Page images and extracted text
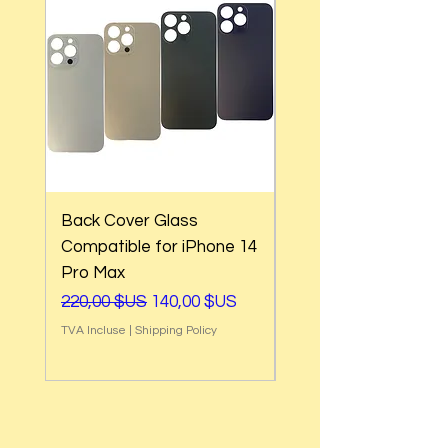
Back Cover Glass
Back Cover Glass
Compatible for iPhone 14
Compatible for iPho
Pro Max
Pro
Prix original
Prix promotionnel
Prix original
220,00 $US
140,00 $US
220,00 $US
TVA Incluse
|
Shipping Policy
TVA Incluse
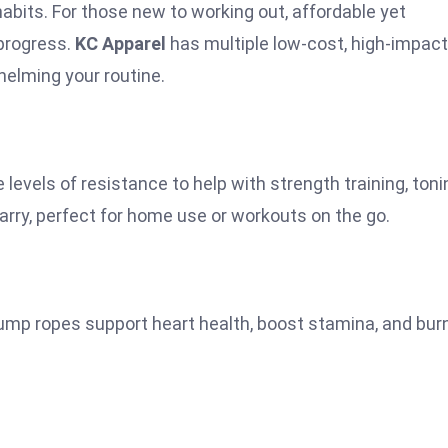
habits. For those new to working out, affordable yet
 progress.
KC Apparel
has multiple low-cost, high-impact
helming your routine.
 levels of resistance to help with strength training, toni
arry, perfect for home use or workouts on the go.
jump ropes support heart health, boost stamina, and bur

==

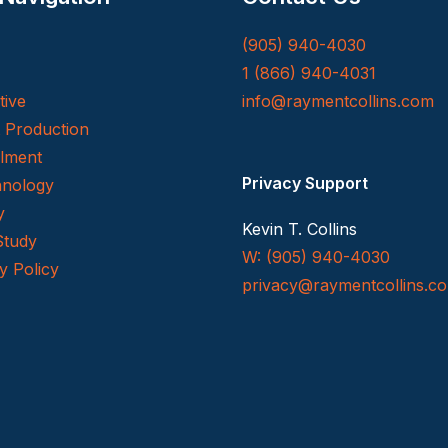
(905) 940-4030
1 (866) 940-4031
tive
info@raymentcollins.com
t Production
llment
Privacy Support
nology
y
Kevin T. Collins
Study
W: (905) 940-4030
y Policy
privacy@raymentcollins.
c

→ What is needed
Search the lines above for the string "raymentcollins", then show every one that has it.

→ Solution to the problem
info@raymentcollins.com
privacy@raymentcollins.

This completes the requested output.